Chinese miner MMG to halt production at Peru’s Las Bambas copper mine amid blockades, stand-off with villagers
- Hong Kong-listed MMG says ‘production is expected to cease on around 20 February’ if the roadblock is not removed
- MMG’s shares fell by as much as 4.6 per cent to HK$2.48 on the news
Chinese mining firm MMG said production at the Las Bambas copper mine in Peru could stop in two weeks’ time, after new roadblocks set up by a local community forced the company to curtail operations.
The Hong Kong-listed company said in an exchange filing on Monday that “production is expected to cease on around 20 February” if the roadblock set up on January 28 by the Ccapacmarca community in Chumbivilcas province continues.

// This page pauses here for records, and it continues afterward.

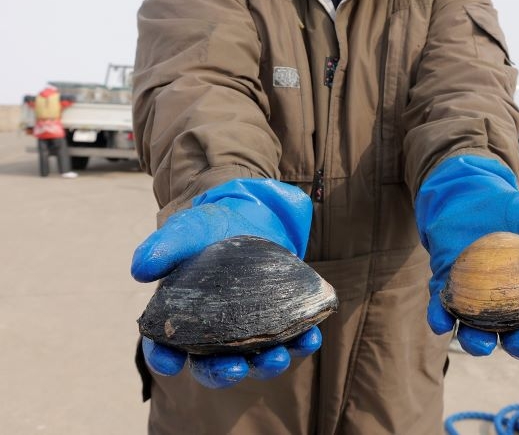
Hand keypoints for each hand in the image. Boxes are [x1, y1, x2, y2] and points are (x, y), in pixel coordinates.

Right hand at [132, 178, 317, 387]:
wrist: (253, 216)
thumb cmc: (211, 228)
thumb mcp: (189, 228)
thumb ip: (165, 245)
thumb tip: (139, 270)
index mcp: (179, 319)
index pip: (163, 347)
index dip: (164, 358)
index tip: (171, 362)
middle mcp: (212, 334)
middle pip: (211, 366)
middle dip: (223, 372)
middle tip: (235, 369)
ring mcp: (248, 331)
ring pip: (253, 360)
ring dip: (266, 365)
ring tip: (277, 359)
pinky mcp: (280, 322)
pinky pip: (291, 340)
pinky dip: (301, 342)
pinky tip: (310, 337)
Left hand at [416, 155, 518, 358]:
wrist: (469, 194)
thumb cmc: (510, 210)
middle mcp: (505, 303)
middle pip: (515, 334)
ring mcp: (474, 298)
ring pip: (478, 331)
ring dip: (478, 343)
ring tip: (480, 344)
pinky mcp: (447, 288)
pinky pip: (441, 310)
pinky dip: (439, 318)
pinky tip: (440, 321)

MMG’s shares fell by as much as 4.6 per cent on Monday, before recovering to close 0.8 per cent lower at HK$2.58.
Since its opening in 2016, the Las Bambas project has faced repeated protests as the Chumbivilcas communities – the poorest in Peru – accused the Chinese mining group of failing to provide jobs and money to the region.
In December, the protesters had blocked the roads leading to Las Bambas, forcing MMG to suspend operations for over a month. The Peruvian government reached an agreement with the protesters on December 30 to remove roadblocks and restart operations at the mine.
The community leaders later rejected the proposal and erected new blockades again, which led MMG to make its announcement on Monday.
“MMG remains committed to ensuring the health, safety and security of employees, contractors and the community members involved and actively engaging in transparent and constructive dialogue. The company seeks the immediate removal of the illegal roadblocks,” it said.
As one of the world’s largest copper mines, Las Bambas has an annual throughput capacity of 51.1 million tonnes and its annual production is expected to be between 300,000 to 305,000 tonnes of copper concentrate, according to the company’s website.
The mine is an example of China’s rising interest in overseas mining acquisitions. In 2014, MMG acquired the Las Bambas copper project for US$5.85 billion through a joint venture with its partners Guoxin International Investment and state-owned Citic Metal. MMG holds 62.5 per cent of the joint venture.
The Melbourne-headquartered MMG is backed by Chinese state-owned enterprise China Minmetals, which is MMG’s largest shareholder with a 68 per cent stake.